Document extract —

Worker exposure concerns prompted Egypt to prohibit the importation of computer equipment that is more than five years old. DCI, a company that exported CRTs to Egypt, evaded this requirement by replacing original factory labels on used CRT monitors with counterfeit labels bearing more recent manufacture dates. Over a five-year period, DCI sent at least $2.1 million in shipments to Egypt, or about 300 shipments containing more than 10,000 used CRT monitors. Prosecutors charged DCI with the violation of federal laws prohibiting the knowing use of a counterfeit mark on or in connection with goods and services for the purpose of deceit or confusion. DCI was also charged with violating the Resource Conservation and Recovery Act’s prohibition on the storage or disposal of hazardous waste (including the types of monitors at issue) without appropriate permits. In 2012, Mark Jeffrey Glover, DCI’s owner, pleaded guilty to these charges on behalf of himself and his company. This month the court sentenced Glover to 30 months in prison and a $10,000 fine and sentenced DCI to a $2 million fine and $10,839 in restitution.
Recyclers who seek to illegally export e-waste are believed to be motivated at least in part by a significant drop in demand for CRT glass coupled with the high cost of recycling. In the absence of greater demand or the development of less expensive processes for CRT glass recycling, U.S. recyclers are believed to be stockpiling larger and larger quantities of televisions and monitors. Through efforts such as the Cathode Ray Challenge, the electronics and recycling industries are seeking to identify new technologies for recycling and utilizing CRT glass in an environmentally responsible and cost-effective manner.

Given information —
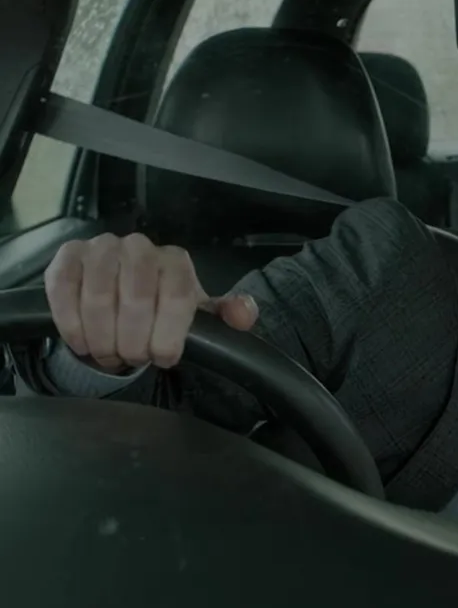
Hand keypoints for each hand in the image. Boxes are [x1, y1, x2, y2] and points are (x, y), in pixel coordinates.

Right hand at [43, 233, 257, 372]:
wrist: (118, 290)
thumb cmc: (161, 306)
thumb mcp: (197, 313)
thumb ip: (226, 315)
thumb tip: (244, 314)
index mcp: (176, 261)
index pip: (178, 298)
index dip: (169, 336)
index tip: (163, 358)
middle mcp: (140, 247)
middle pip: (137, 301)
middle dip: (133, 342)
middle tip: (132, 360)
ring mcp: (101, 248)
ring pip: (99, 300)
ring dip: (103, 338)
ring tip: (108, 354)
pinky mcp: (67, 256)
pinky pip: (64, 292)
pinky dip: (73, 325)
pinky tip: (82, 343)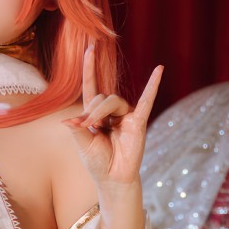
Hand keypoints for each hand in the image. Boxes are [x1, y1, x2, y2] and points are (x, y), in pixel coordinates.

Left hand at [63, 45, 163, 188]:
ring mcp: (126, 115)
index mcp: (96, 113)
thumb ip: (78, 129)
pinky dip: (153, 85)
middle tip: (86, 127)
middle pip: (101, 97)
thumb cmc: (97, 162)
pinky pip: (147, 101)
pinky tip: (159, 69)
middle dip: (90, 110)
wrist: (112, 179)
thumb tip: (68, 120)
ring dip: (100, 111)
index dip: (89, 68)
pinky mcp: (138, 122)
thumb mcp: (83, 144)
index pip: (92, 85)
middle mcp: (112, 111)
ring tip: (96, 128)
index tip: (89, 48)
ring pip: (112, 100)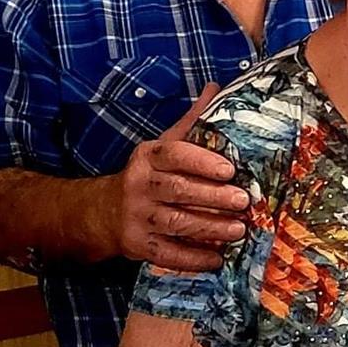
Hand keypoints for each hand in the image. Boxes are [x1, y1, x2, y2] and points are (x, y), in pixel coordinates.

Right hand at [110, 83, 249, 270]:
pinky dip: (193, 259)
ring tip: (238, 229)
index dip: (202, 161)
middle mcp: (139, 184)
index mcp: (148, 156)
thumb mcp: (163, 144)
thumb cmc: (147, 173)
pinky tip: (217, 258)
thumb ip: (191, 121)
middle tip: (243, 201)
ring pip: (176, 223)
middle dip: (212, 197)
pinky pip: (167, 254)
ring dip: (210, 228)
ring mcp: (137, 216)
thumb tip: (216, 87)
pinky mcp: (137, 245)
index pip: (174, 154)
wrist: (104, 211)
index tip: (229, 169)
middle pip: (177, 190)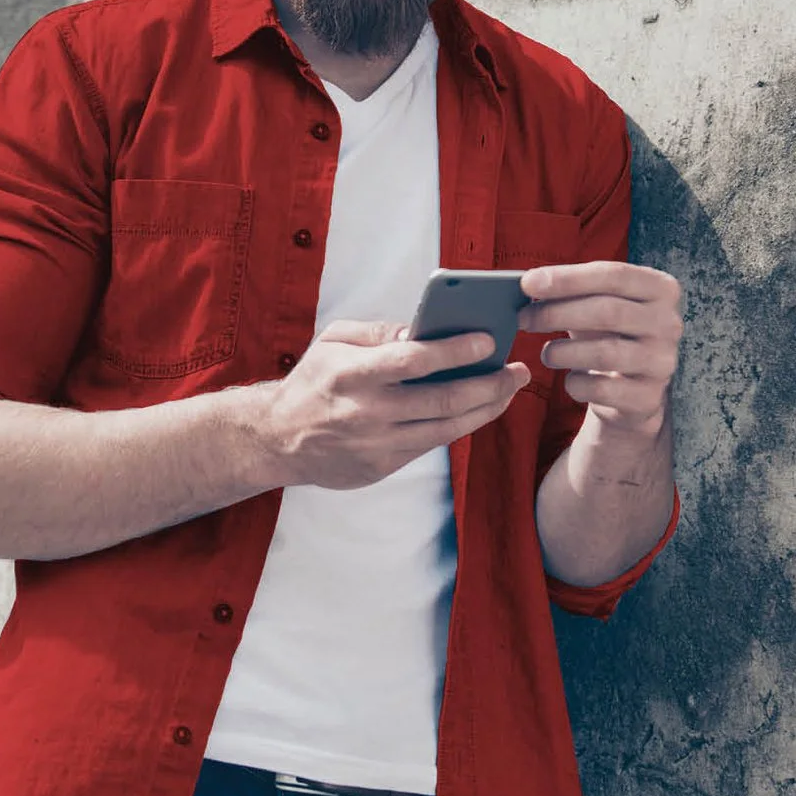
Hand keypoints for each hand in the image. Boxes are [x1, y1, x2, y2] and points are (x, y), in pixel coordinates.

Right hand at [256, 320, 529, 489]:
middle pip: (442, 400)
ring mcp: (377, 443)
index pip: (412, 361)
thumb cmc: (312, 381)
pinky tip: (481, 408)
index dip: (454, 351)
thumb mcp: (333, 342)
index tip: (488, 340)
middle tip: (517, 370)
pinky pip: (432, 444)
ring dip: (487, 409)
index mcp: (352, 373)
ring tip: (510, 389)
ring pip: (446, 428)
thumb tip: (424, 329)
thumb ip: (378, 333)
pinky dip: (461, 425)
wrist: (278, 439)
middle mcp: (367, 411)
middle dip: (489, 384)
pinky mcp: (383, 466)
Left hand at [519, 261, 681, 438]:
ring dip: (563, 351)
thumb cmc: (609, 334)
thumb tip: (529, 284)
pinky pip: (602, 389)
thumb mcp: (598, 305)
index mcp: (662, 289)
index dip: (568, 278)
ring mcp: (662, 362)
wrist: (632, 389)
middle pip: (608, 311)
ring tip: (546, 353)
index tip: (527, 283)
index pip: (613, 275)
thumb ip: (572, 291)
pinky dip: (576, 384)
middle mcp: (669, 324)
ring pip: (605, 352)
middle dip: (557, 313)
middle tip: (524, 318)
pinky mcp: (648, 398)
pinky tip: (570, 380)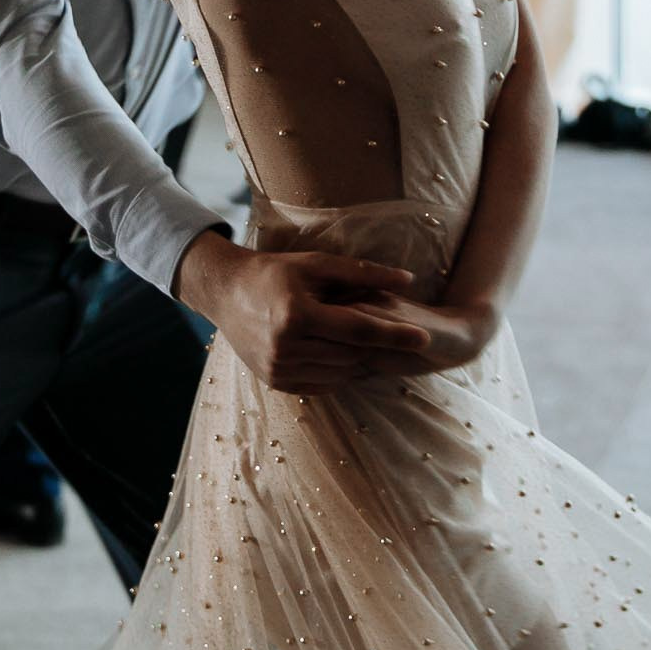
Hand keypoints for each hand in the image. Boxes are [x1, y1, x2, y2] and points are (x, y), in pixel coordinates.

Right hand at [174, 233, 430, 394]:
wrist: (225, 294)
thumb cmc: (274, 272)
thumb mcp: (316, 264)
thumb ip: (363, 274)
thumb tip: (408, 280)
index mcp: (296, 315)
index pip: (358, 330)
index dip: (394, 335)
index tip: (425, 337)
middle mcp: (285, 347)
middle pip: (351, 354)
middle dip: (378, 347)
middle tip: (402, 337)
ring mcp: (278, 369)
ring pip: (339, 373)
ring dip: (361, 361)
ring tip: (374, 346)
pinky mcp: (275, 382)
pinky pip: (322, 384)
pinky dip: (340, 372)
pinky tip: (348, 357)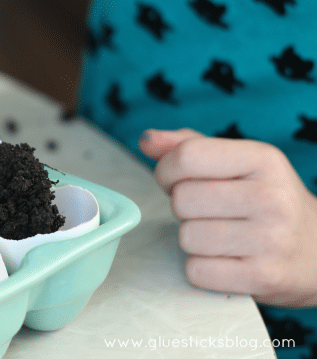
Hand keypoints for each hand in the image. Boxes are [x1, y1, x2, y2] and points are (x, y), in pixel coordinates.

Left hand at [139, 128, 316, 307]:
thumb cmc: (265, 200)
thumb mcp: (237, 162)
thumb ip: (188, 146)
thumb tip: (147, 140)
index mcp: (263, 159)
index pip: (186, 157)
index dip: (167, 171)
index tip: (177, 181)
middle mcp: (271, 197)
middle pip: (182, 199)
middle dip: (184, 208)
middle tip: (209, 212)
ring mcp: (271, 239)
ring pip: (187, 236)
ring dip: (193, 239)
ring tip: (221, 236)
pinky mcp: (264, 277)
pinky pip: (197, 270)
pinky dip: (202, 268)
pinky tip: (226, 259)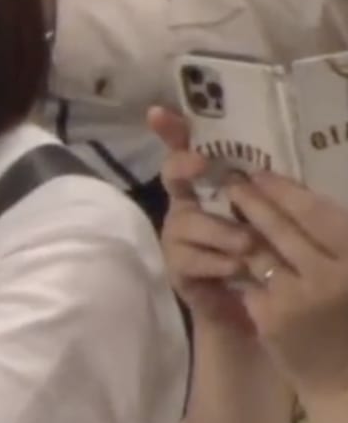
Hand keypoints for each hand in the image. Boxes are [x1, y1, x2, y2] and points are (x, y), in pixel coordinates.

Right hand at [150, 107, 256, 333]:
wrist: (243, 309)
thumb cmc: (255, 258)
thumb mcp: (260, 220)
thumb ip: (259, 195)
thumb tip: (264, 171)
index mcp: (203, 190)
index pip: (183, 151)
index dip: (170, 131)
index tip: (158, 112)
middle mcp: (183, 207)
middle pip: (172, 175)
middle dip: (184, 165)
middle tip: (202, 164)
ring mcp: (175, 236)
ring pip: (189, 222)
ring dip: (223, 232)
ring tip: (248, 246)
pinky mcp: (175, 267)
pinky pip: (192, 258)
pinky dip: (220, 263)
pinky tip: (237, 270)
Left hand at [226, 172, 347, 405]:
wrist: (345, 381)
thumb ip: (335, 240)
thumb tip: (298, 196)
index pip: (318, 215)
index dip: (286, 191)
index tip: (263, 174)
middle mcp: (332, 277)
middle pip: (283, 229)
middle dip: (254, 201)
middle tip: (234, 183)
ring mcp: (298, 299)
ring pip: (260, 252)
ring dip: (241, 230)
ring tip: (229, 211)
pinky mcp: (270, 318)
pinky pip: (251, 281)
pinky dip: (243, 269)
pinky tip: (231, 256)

Task brief —
Please answer these questions about the CRT export text above:
(a) Egypt bars the import of computer equipment older than what age?
(b) What sentence did the court give DCI as a company?
(c) Which effort by the electronics and recycling industries does the text name?

Worked solution —
(a) More than five years old.
(b) A $2 million fine and $10,839 in restitution.
(c) The Cathode Ray Challenge.